Equity: many of us offer free or discounted tickets for students, low income, etc. I haven’t checked it, but I’m certain Square would offer a ‘reduced’ or ‘comp’ sales option for your items.
– Does it handle your inventory (eg how many items you have left to sell, etc)? I assume so, but I’m not sure.
– Does it handle registrations (which is another way of talking about inventory)? I haven’t tested this.
I haven’t used a separate registration tool for years, as most of the modern online sales tools handle that as a basic feature. As dance event organisers, we really want to know how many people are coming, how many tickets we have left, and then we want to know info about each sale (lead/follow, etc). Not very complex stuff, really.

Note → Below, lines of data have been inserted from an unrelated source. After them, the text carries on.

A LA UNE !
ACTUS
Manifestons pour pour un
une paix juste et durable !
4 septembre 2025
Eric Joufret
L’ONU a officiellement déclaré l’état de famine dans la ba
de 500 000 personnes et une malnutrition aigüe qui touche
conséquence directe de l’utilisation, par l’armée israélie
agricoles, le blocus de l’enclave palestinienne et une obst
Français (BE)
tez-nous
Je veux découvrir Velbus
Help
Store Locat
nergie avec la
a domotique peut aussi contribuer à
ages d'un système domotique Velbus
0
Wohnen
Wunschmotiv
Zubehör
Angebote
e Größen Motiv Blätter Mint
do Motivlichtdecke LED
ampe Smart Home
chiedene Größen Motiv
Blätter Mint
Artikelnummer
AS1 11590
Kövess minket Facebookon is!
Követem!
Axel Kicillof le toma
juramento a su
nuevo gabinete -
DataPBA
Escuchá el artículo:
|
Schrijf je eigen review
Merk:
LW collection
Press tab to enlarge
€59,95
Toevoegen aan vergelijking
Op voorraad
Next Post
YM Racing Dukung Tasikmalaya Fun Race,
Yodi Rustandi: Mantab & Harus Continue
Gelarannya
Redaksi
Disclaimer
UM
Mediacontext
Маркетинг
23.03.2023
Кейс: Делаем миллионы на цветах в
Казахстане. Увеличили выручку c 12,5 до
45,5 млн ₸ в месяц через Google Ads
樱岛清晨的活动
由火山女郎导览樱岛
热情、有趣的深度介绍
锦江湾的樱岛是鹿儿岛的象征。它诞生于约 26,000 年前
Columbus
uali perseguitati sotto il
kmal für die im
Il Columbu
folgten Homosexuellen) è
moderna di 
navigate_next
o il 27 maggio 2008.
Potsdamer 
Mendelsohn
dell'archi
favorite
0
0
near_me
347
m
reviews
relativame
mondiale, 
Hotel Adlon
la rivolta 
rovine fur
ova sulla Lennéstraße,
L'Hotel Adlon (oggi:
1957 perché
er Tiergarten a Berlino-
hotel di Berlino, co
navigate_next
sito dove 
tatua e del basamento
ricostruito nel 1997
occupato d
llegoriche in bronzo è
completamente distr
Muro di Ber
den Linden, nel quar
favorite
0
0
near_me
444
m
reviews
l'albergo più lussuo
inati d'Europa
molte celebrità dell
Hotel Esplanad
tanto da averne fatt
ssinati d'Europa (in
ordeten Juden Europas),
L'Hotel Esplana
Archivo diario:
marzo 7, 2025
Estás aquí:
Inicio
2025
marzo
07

I’d go with squarespace. I’ve used a range of website building tools, from blogging tools (eg wordpress), as well as building my own from scratch (and hosting on my own server at home), but I think that for the time and energy, squarespace gives you something beautiful that’s quick and easy to administer. And because you can create multiple accounts for the one site, you don’t get that ‘webmaster bottleneck’ that has plagued the dance world. It also handles all that domain purchasing stuff, which is SO important.
There are cheaper options (eg Square’s simple website option), but Squarespace also has some nice analytics in the basic package, so you can see which page is getting the most traffic, etc.
– Email. You must have a proper email tool (you can’t just create a list in your apple Mail or Outlook Express; that way lies horrific privacy and security dramas). Email and website are the two most important things you must have as a small business. So people can find you, and then you can reach out to them directly.
Mailchimp is still the big email player. It’s recently gotten more expensive (ie your basic account gives you a smaller number of email addresses in your basic list), but it has wonderful features. You can see who’s opening your emails, and which links are getting clicked in your analytics. The template building tool is lovely, and the emails come out looking really slick. It has some lovely automated features (eg a series of automated emails to help customers; a series of automated steps that create lists of people who open emails quickly for you).
But if you’re not doing any of this email marketing stuff, it’s probably overkill for you. And it’s expensive once you get past X number of email addresses.
Squarespace does have an email option, but it’s limited in terms of analytics. And it gets expensive when you add heaps of email addresses. And you WANT to have a zillion people on your email list. That’s the gold.
Personally, I go with Mailchimp, as I have had an account for years, and it’s been grandfathered in. And because I’m super interested in learning about email marketing. ie more than just spamming your audience with ‘buy! buy!’ emails. I’m interested in sending the right message to the right audience. eg sending links to the new beginner course rego page to the people who registered in the last beginner course of 2022.